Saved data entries
--------------------------------

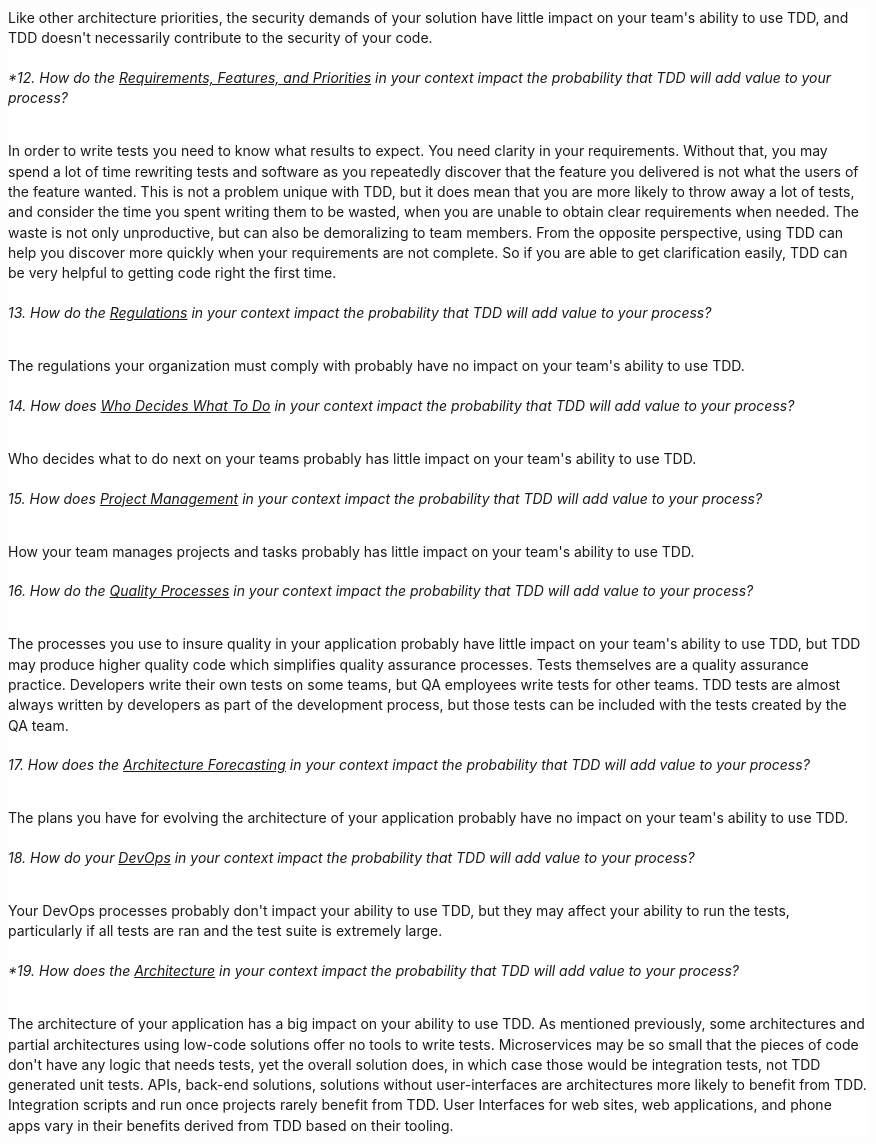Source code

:Like other architecture priorities, the security demands of your solution have little impact on your team's ability to use TDD, and TDD doesn't necessarily contribute to the security of your code.
###### *12. How do the *[Requirements, Features, and Priorities](/docs/elements/rqmtsandfeatures/)* in your context impact the probability that *TDD* will add value to your process?
In order to write tests you need to know what results to expect.  You need clarity in your requirements.  Without that, you may spend a lot of time rewriting tests and software as you repeatedly discover that the feature you delivered is not what the users of the feature wanted.  This is not a problem unique with TDD, but it does mean that you are more likely to throw away a lot of tests, and consider the time you spent writing them to be wasted, when you are unable to obtain clear requirements when needed.  The waste is not only unproductive, but can also be demoralizing to team members.  From the opposite perspective, using TDD can help you discover more quickly when your requirements are not complete.  So if you are able to get clarification easily, TDD can be very helpful to getting code right the first time.
###### 13. How do the *[Regulations](/docs/elements/regulations/)* in your context impact the probability that *TDD* will add value to your process?
The regulations your organization must comply with probably have no impact on your team's ability to use TDD.
###### 14. How does *[Who Decides What To Do](/docs/elements/whodecides/)* in your context impact the probability that *TDD* will add value to your process?
Who decides what to do next on your teams probably has little impact on your team's ability to use TDD.
###### 15. How does *[Project Management](/docs/elements/projectmanagement/)* in your context impact the probability that *TDD* will add value to your process?
How your team manages projects and tasks probably has little impact on your team's ability to use TDD.
###### 16. How do the *[Quality Processes](/docs/elements/qualityprocesses/)* in your context impact the probability that *TDD* will add value to your process?
The processes you use to insure quality in your application probably have little impact on your team's ability to use TDD, but TDD may produce higher quality code which simplifies quality assurance processes.  Tests themselves are a quality assurance practice.  Developers write their own tests on some teams, but QA employees write tests for other teams.  TDD tests are almost always written by developers as part of the development process, but those tests can be included with the tests created by the QA team.
###### 17. How does the *[Architecture Forecasting](/docs/elements/architectureforecasting/)* in your context impact the probability that *TDD* will add value to your process?
The plans you have for evolving the architecture of your application probably have no impact on your team's ability to use TDD.
###### 18. How do your *[DevOps](/docs/elements/devops/)* in your context impact the probability that *TDD* will add value to your process?
Your DevOps processes probably don't impact your ability to use TDD, but they may affect your ability to run the tests, particularly if all tests are ran and the test suite is extremely large.
###### *19. How does the *[Architecture](/docs/elements/architecture/)* in your context impact the probability that *TDD* will add value to your process?
The architecture of your application has a big impact on your ability to use TDD.  As mentioned previously, some architectures and partial architectures using low-code solutions offer no tools to write tests.  Microservices may be so small that the pieces of code don't have any logic that needs tests, yet the overall solution does, in which case those would be integration tests, not TDD generated unit tests.  APIs, back-end solutions, solutions without user-interfaces are architectures more likely to benefit from TDD.  Integration scripts and run once projects rarely benefit from TDD.  User Interfaces for web sites, web applications, and phone apps vary in their benefits derived from TDD based on their tooling.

--------------------------------

Job item: What you return should match the entries word for word, pictures aside.

Expected answer:
Source code

:Like other architecture priorities, the security demands of your solution have little impact on your team's ability to use TDD, and TDD doesn't necessarily contribute to the security of your code.
###### *12. How do the *[Requirements, Features, and Priorities](/docs/elements/rqmtsandfeatures/)* in your context impact the probability that *TDD* will add value to your process?
In order to write tests you need to know what results to expect.  You need clarity in your requirements.  Without that, you may spend a lot of time rewriting tests and software as you repeatedly discover that the feature you delivered is not what the users of the feature wanted.  This is not a problem unique with TDD, but it does mean that you are more likely to throw away a lot of tests, and consider the time you spent writing them to be wasted, when you are unable to obtain clear requirements when needed.  The waste is not only unproductive, but can also be demoralizing to team members.  From the opposite perspective, using TDD can help you discover more quickly when your requirements are not complete.  So if you are able to get clarification easily, TDD can be very helpful to getting code right the first time.
###### 13. How do the *[Regulations](/docs/elements/regulations/)* in your context impact the probability that *TDD* will add value to your process?
The regulations your organization must comply with probably have no impact on your team's ability to use TDD.
###### 14. How does *[Who Decides What To Do](/docs/elements/whodecides/)* in your context impact the probability that *TDD* will add value to your process?
Who decides what to do next on your teams probably has little impact on your team's ability to use TDD.
###### 15. How does *[Project Management](/docs/elements/projectmanagement/)* in your context impact the probability that *TDD* will add value to your process?
How your team manages projects and tasks probably has little impact on your team's ability to use TDD.
###### 16. How do the *[Quality Processes](/docs/elements/qualityprocesses/)* in your context impact the probability that *TDD* will add value to your process?
The processes you use to insure quality in your application probably have little impact on your team's ability to use TDD, but TDD may produce higher quality code which simplifies quality assurance processes.  Tests themselves are a quality assurance practice.  Developers write their own tests on some teams, but QA employees write tests for other teams.  TDD tests are almost always written by developers as part of the development process, but those tests can be included with the tests created by the QA team.
###### 17. How does the *[Architecture Forecasting](/docs/elements/architectureforecasting/)* in your context impact the probability that *TDD* will add value to your process?
The plans you have for evolving the architecture of your application probably have no impact on your team's ability to use TDD.
###### 18. How do your *[DevOps](/docs/elements/devops/)* in your context impact the probability that *TDD* will add value to your process?
Your DevOps processes probably don't impact your ability to use TDD, but they may affect your ability to run the tests, particularly if all tests are ran and the test suite is extremely large.
###### *19. How does the *[Architecture](/docs/elements/architecture/)* in your context impact the probability that *TDD* will add value to your process?
The architecture of your application has a big impact on your ability to use TDD.  As mentioned previously, some architectures and partial architectures using low-code solutions offer no tools to write tests.  Microservices may be so small that the pieces of code don't have any logic that needs tests, yet the overall solution does, in which case those would be integration tests, not TDD generated unit tests.  APIs, back-end solutions, solutions without user-interfaces are architectures more likely to benefit from TDD.  Integration scripts and run once projects rarely benefit from TDD.  User Interfaces for web sites, web applications, and phone apps vary in their benefits derived from TDD based on their tooling.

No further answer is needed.